QUOTED PASSAGE:
This afternoon, GW law professor (and Concurring Opinions blogger) Daniel Solove will be delivering a lecture on ""The Future of Reputation: Gossip, Rumor, and Privacy on the Internet" at the Case Western Reserve University School of Law. The talk, which is sponsored by the Center for Law, Technology, and the Arts, will build upon the themes of Solove's recent book of the same name. Here's a brief description of the talk:

What information about you is available on the Internet? What if it's wrong, humiliating, or true but regrettable? Will it ever go away?

Teeming with chatrooms, online discussion groups, and blogs, the Internet offers previously unimagined opportunities for personal expression and communication. But there's a dark side to the story. A trail of information fragments about us is forever preserved on the Internet: a chronicle of our private lives—often of dubious reliability and sometimes totally false—instantly accessible to friends, strangers, dates, employers, neighbors, relatives, and anyone else who cares to look.

REQUIRED ACTIONS:
1. Reproduce the stretch of the lecture announcement from "Teeming with chatrooms, online" through "cares to look.".
2. Extend the announcement of Solove's talk past its last sentence.
The data that follows is separate from the lecture announcement.

PROVIDED MATERIAL:
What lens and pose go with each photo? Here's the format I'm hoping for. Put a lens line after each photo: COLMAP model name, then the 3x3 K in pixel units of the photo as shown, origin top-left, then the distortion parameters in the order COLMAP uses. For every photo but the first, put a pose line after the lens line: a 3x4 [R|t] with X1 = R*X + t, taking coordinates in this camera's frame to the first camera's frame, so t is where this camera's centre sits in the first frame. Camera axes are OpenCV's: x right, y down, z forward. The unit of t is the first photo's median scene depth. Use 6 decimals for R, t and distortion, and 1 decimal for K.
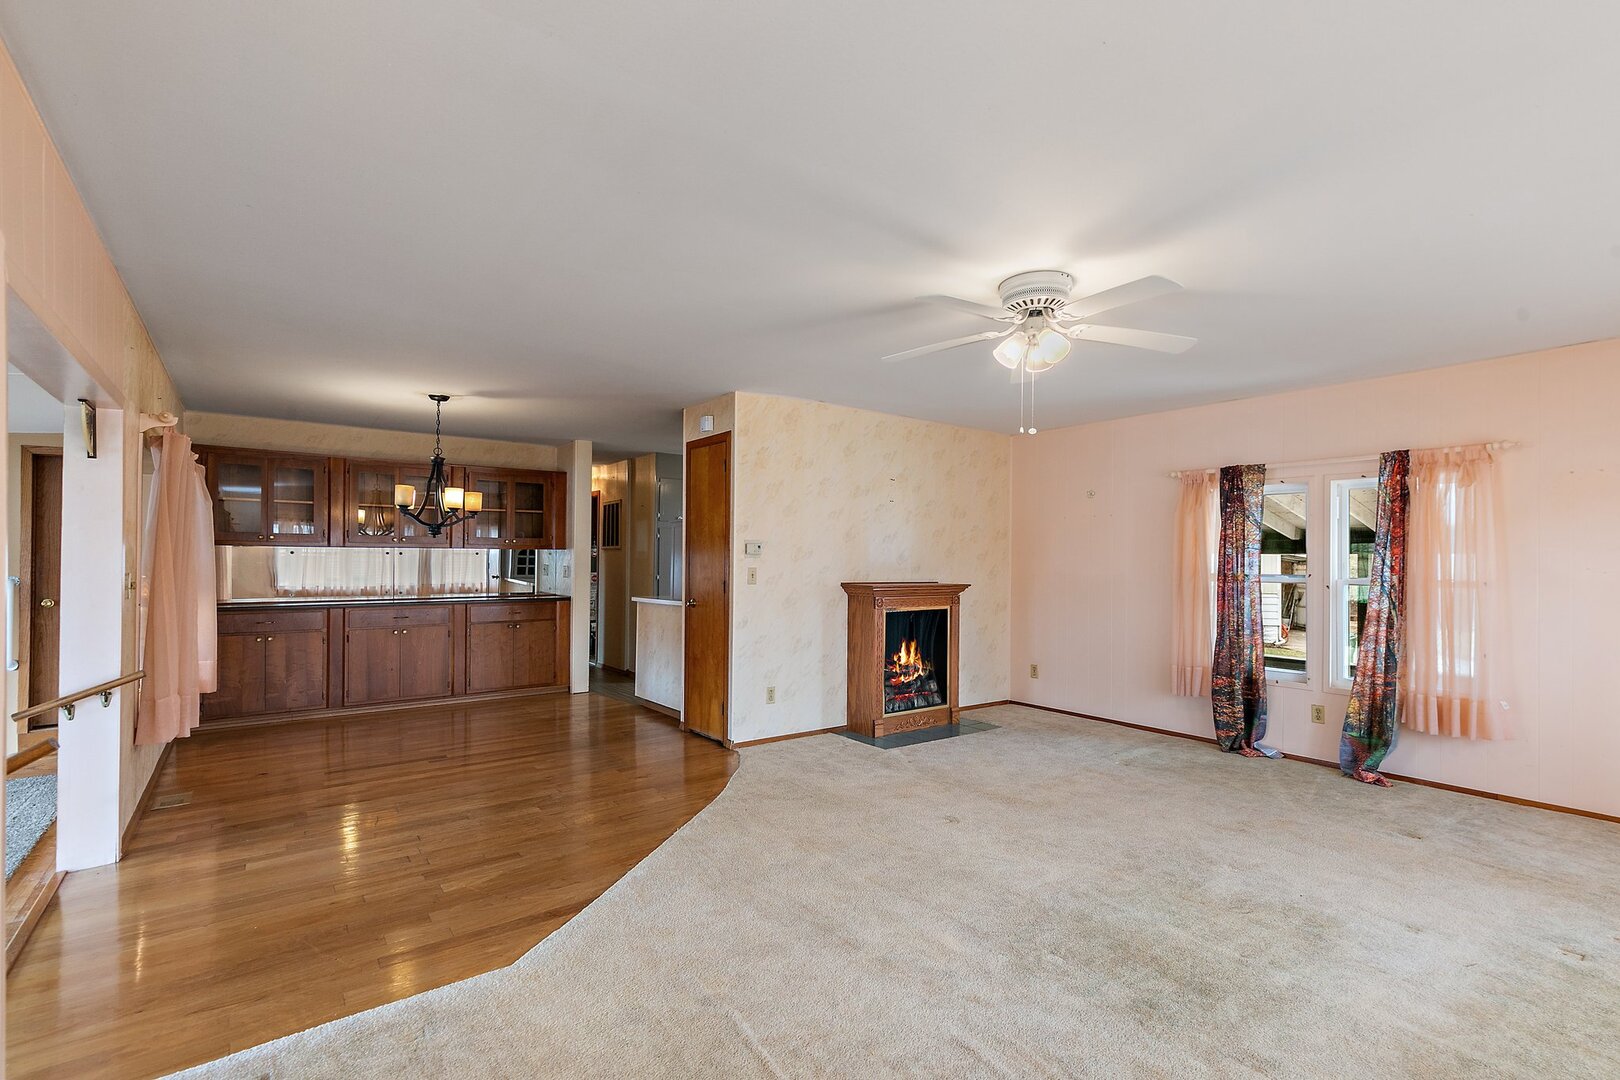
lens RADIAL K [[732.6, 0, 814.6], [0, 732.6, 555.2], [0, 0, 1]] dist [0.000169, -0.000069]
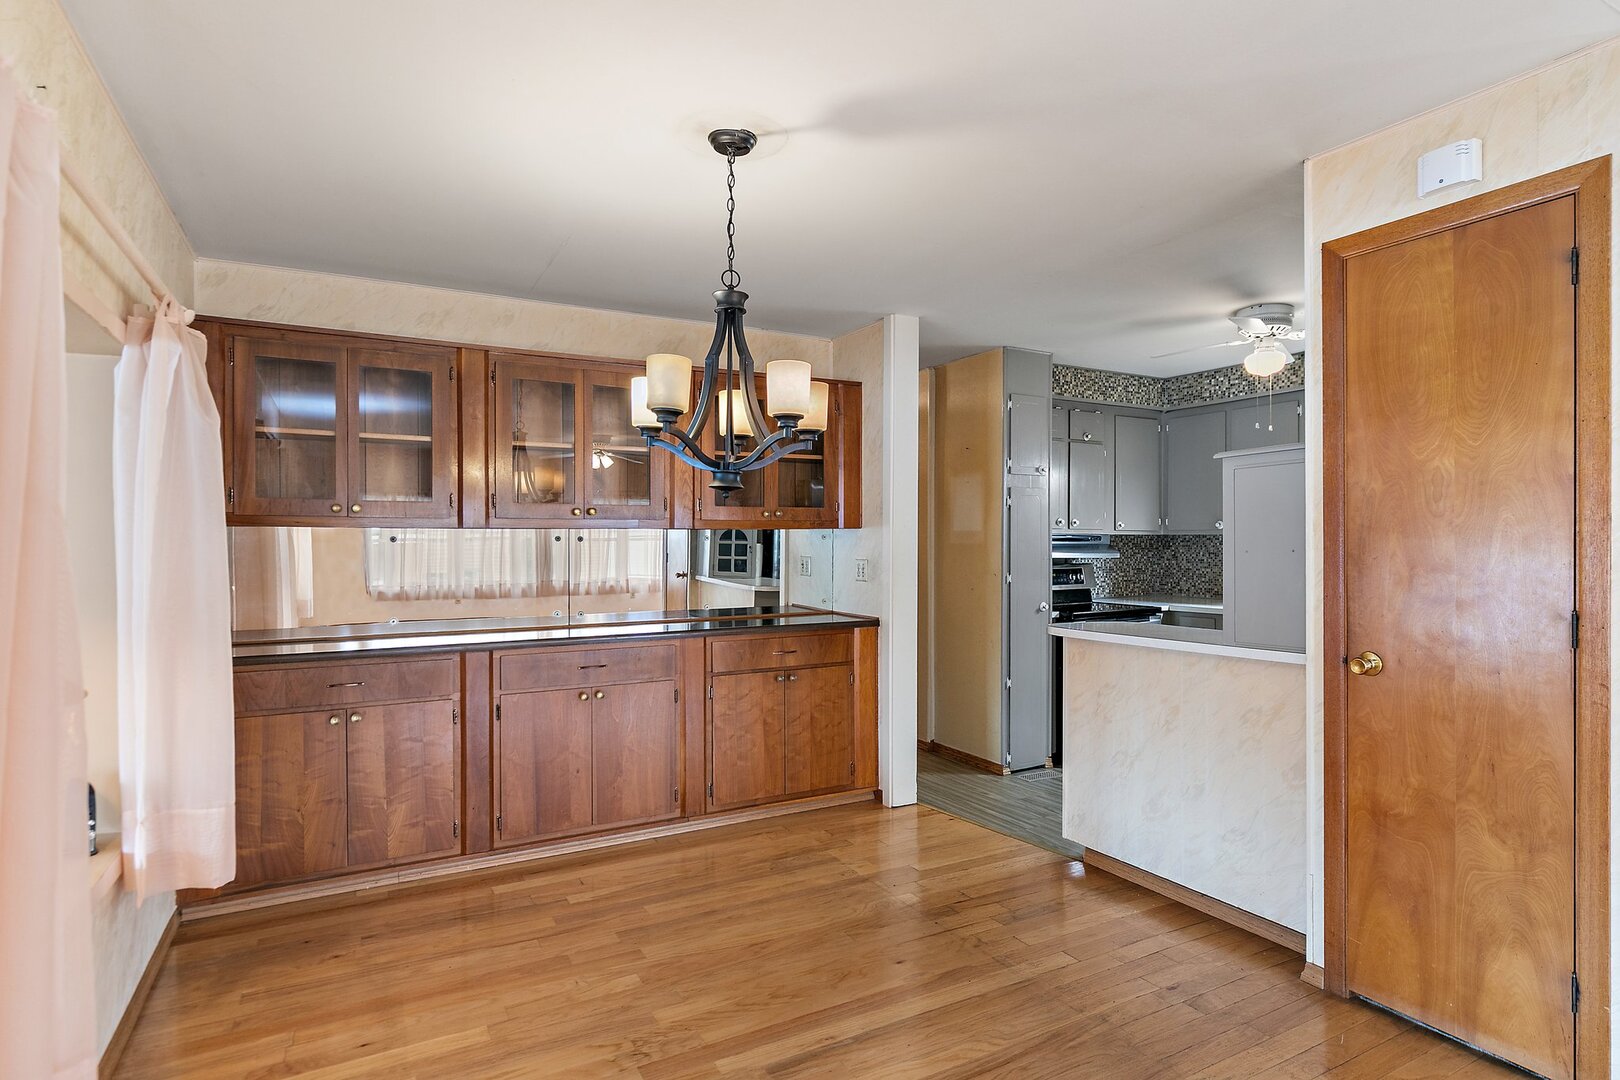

RESPONSES PER TASK:
1.
Teeming with chatrooms, online discussion groups, and blogs, the Internet offers previously unimagined opportunities for personal expression and communication. But there's a dark side to the story. A trail of information fragments about us is forever preserved on the Internet: a chronicle of our private lives—often of dubious reliability and sometimes totally false—instantly accessible to friends, strangers, dates, employers, neighbors, relatives, and anyone else who cares to look.

2.
Focusing on blogs, Internet communities, cyber mobs, and other current trends, Professor Solove will explore the profound implications of the online collision between free speech and privacy as he offers a fascinating account of how the Internet is transforming gossip, the way we shame others, and our ability to protect our own reputations.

Longstanding notions of privacy need review, and unless we establish a balance among privacy, free speech, and anonymity, we may discover that the freedom of the Internet makes us less free.

The event will be webcast live. Details here.

John Jacob J:
Strange that they didn't invite Michael Fertik, Solove's debate sparring partner of late. The two of them put on a pretty good show.
1.23.2008 1:27pm
Gregory Conen (mail):
It seems these talks always seem to focus on the signal. But one of the perpetual problems with the internet is that the signal to noise ratio is has always been low. Any troubling information about me is buried in an assortment of other information which is not so damning. That's part of the reason I post using my real name; that much more random, innocent data for any problems to hide in.

More troubling, to my mind, is the accumulation of data in private databases. Any online purchase is logged by name, date, region and credit card. Every search is possibly logged by IP address. Active data gathering is far more of a problem than passive. Maybe he'll address that, but the preview suggests he won't.
1.23.2008 4:15pm
Gregory Conen (mail):
So, I caught the 2nd half of it. He had some decent ideas, and raised valid concerns. I don't see a recording of it, was it only to be webcast live?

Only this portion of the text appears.